Kirstie Thomson

Personal information
- Full name: Kirstie Thomson
- Born: 21 October 1988 (age 37) Johannesburg, South Africa
- Batting: Right-handed
- Bowling: Right arm medium
- Role: All-rounder

International information
- National side: South Africa (2009–2011);
- ODI debut (cap 56): 16 October 2009 v West Indies
- Last ODI: 26 November 2011 v Sri Lanka
- T20I debut (cap 21): 25 October 2009 v West Indies
- Last T20I: 30 October 2011 v England

Domestic team information
- 2006/07–present: Central Gauteng

Career statistics
| Competition | WODI | WT20I |
| Matches | 9 | 6 |
| Runs scored | 150 | 54 |
| Batting average | 18.75 | 13.50 |
| 100s/50s | 0/0 | 0/0 |
| Top score | 27 | 32 |
| Balls bowled | 66 | 35 |
| Wickets | 0 | 0 |
| Bowling average | – | – |
| 5 wickets in innings | 0 | 0 |
| 10 wickets in match | 0 | 0 |
| Best bowling | – | – |
| Catches/stumpings | 4/– | 1/– |
- Source: Cricinfo, 15 February 2021

= Kirstie Thomson =

South African cricketer (born 1988)

Kirstie Thomson (born 21 October 1988) is a South African cricketer who plays as a right-handed batter and right-arm medium bowler from Johannesburg, Gauteng. She made 9 One Day International and 6 Twenty20 International appearances for South Africa between 2009 and 2011. She plays domestic cricket for Central Gauteng.

== Early life and education ==
Thomson was born in Johannesburg and attended De La Salle Holy Cross College. She began playing mini-cricket at an early age and progressed through local clubs and provincial pathways in Gauteng before establishing herself at senior domestic level.

== Domestic career ==
Thomson enjoyed a lengthy domestic career for Gauteng/Central Gauteng and for club sides including the Wanderers, becoming one of the Lions’ most consistent batters across many seasons.

In the 2024–25 season Thomson announced her retirement from provincial/professional cricket. Lions held a farewell innings and honoured her contribution to the side.

== International career ==
Thomson made her senior international debut for South Africa in October 2009 during the West Indies tour of South Africa (ODI debut: 16 October 2009; T20I debut: 25 October 2009). She appeared for the national side between 2009 and 2011, making nine WODI and six WT20I appearances.

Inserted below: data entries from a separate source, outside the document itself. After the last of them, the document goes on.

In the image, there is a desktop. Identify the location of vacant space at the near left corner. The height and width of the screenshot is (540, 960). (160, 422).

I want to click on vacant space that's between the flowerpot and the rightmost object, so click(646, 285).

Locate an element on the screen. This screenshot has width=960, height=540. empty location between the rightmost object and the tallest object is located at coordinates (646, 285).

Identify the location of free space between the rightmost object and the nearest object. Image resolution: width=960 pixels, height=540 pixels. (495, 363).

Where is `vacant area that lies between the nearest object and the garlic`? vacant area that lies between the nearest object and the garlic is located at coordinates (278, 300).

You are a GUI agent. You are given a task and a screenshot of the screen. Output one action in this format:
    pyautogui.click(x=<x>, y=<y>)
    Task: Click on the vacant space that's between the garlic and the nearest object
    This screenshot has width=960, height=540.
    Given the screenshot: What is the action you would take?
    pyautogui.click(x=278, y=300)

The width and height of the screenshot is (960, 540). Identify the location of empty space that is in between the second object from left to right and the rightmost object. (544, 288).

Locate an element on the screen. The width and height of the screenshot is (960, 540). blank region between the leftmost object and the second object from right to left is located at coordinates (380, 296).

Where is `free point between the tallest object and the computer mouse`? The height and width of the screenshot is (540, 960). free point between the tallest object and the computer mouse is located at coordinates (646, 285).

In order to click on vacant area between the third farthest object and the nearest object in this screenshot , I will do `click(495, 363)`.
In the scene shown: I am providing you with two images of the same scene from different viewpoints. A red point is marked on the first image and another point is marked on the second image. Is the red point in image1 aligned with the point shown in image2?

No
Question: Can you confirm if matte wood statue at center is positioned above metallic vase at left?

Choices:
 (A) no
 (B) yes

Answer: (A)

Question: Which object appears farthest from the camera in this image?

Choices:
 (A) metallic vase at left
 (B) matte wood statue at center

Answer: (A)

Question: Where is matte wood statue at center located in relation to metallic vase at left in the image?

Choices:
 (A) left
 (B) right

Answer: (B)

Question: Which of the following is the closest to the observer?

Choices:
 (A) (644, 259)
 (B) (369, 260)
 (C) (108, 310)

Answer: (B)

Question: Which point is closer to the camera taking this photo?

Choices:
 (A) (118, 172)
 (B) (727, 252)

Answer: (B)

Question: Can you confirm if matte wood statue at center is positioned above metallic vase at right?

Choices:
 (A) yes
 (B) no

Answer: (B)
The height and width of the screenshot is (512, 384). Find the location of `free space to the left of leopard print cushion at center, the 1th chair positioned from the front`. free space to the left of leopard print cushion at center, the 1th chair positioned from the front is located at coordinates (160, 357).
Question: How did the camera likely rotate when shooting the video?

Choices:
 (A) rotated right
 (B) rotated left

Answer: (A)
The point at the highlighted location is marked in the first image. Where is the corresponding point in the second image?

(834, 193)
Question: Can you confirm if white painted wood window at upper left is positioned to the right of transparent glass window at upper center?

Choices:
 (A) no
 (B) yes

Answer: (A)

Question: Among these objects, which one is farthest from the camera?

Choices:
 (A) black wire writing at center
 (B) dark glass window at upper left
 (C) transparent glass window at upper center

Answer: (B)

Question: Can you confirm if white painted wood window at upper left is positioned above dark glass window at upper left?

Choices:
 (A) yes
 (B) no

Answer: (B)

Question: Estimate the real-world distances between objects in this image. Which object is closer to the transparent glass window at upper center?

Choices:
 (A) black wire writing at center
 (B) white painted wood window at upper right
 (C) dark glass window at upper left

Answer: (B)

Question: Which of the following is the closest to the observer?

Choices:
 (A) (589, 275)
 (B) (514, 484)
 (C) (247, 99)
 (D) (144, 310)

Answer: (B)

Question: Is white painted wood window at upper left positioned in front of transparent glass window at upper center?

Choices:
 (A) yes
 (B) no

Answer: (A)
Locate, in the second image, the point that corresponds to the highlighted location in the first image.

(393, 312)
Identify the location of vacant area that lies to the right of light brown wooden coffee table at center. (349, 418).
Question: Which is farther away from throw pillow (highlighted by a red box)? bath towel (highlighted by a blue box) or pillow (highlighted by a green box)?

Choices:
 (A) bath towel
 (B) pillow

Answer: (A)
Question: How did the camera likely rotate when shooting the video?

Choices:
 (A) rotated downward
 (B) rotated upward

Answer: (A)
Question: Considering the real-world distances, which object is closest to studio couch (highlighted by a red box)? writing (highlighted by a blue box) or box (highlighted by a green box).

In April 2021, she was part of the South African Emerging Women's squad that toured Bangladesh.

== Playing style ==
A right-handed batter, Thomson typically occupied the top order in domestic cricket and provided occasional right-arm medium pace. She was valued domestically for her ability to build innings in List A cricket and for dependable fielding.

==Personal life==
Outside cricket, Thomson trained and practised as a medical doctor and has specialised in diagnostic radiology while combining work and sport during her playing career.